• DIRECTIVE: Find each line in the records that contains the word "eyes", and copy those lines.

• PROVIDED ENTRIES:
>>>

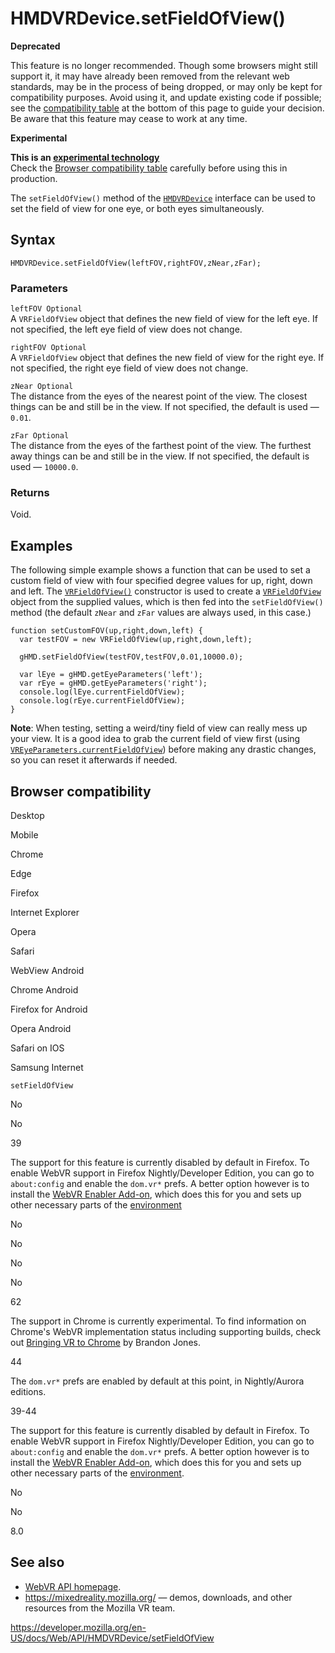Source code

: # HMDVRDevice.setFieldOfView()

**Deprecated**

This feature is no longer recommended. Though some browsers might still support it, it may have already been removed from the relevant web standards, may be in the process of being dropped, or may only be kept for compatibility purposes. Avoid using it, and update existing code if possible; see the [compatibility table](#browser_compatibility) at the bottom of this page to guide your decision. Be aware that this feature may cease to work at any time.

**Experimental**

**This is an [experimental technology](https://developer.mozilla.org/en-US/docs/MDN/Guidelines/Conventions_definitions#experimental)**  
Check the [Browser compatibility table](#browser_compatibility) carefully before using this in production.

The `setFieldOfView()` method of the [`HMDVRDevice`](../hmdvrdevice) interface can be used to set the field of view for one eye, or both eyes simultaneously.

## Syntax

    HMDVRDevice.setFieldOfView(leftFOV,rightFOV,zNear,zFar);

### Parameters

`leftFOV Optional`  
A `VRFieldOfView` object that defines the new field of view for the left eye. If not specified, the left eye field of view does not change.

`rightFOV Optional`  
A `VRFieldOfView` object that defines the new field of view for the right eye. If not specified, the right eye field of view does not change.

`zNear Optional`  
The distance from the eyes of the nearest point of the view. The closest things can be and still be in the view. If not specified, the default is used — `0.01`.

`zFar Optional`  
The distance from the eyes of the farthest point of the view. The furthest away things can be and still be in the view. If not specified, the default is used — `10000.0`.

### Returns

Void.

## Examples

The following simple example shows a function that can be used to set a custom field of view with four specified degree values for up, right, down and left. The [`VRFieldOfView()`](../vrfieldofview/vrfieldofview) constructor is used to create a [`VRFieldOfView`](../vrfieldofview) object from the supplied values, which is then fed into the `setFieldOfView()` method (the default `zNear` and `zFar` values are always used, in this case.)

    function setCustomFOV(up,right,down,left) {
      var testFOV = new VRFieldOfView(up,right,down,left);

      gHMD.setFieldOfView(testFOV,testFOV,0.01,10000.0);

      var lEye = gHMD.getEyeParameters('left');
      var rEye = gHMD.getEyeParameters('right');
      console.log(lEye.currentFieldOfView);
      console.log(rEye.currentFieldOfView);
    }

**Note**: When testing, setting a weird/tiny field of view can really mess up your view. It is a good idea to grab the current field of view first (using [`VREyeParameters.currentFieldOfView`](../vreyeparameters/fieldofview)) before making any drastic changes, so you can reset it afterwards if needed.

## Browser compatibility

Desktop

Mobile

Chrome

Edge

Firefox

Internet Explorer

Opera

Safari

WebView Android

Chrome Android

Firefox for Android

Opera Android

Safari on IOS

Samsung Internet

`setFieldOfView`

No

No

39

The support for this feature is currently disabled by default in Firefox. To enable WebVR support in Firefox Nightly/Developer Edition, you can go to `about:config` and enable the `dom.vr*` prefs. A better option however is to install the [WebVR Enabler Add-on](http://www.mozvr.com/downloads/webvr-addon-0.1.0.xpi), which does this for you and sets up other necessary parts of the [environment](https://developer.mozilla.org/docs/Web/API/WebVR_API/WebVR_environment_setup)

No

No

No

No

62

The support in Chrome is currently experimental. To find information on Chrome's WebVR implementation status including supporting builds, check out [Bringing VR to Chrome](http://blog.tojicode.com/2014/07/bringing-vr-to-chrome.html) by Brandon Jones.

44

The `dom.vr*` prefs are enabled by default at this point, in Nightly/Aurora editions.

39-44

The support for this feature is currently disabled by default in Firefox. To enable WebVR support in Firefox Nightly/Developer Edition, you can go to `about:config` and enable the `dom.vr*` prefs. A better option however is to install the [WebVR Enabler Add-on](http://www.mozvr.com/downloads/webvr-addon-0.1.0.xpi), which does this for you and sets up other necessary parts of the [environment](https://developer.mozilla.org/docs/Web/API/WebVR_API/WebVR_environment_setup).

No

No

8.0

## See also

- [WebVR API homepage](../webvr_api).
- <https://mixedreality.mozilla.org/> — demos, downloads, and other resources from the Mozilla VR team.

<a href="https://developer.mozilla.org/en-US/docs/Web/API/HMDVRDevice/setFieldOfView" class="_attribution-link">https://developer.mozilla.org/en-US/docs/Web/API/HMDVRDevice/setFieldOfView</a>
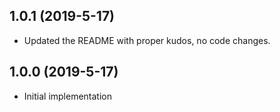 ## 1.0.1 (2019-5-17)

- Updated the README with proper kudos, no code changes.

## 1.0.0 (2019-5-17)

- Initial implementation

<<<

• THE ANSWER:
The `setFieldOfView()` method of the [`HMDVRDevice`](../hmdvrdevice) interface can be used to set the field of view for one eye, or both eyes simultaneously.
The distance from the eyes of the nearest point of the view. The closest things can be and still be in the view. If not specified, the default is used — `0.01`.
The distance from the eyes of the farthest point of the view. The furthest away things can be and still be in the view. If not specified, the default is used — `10000.0`.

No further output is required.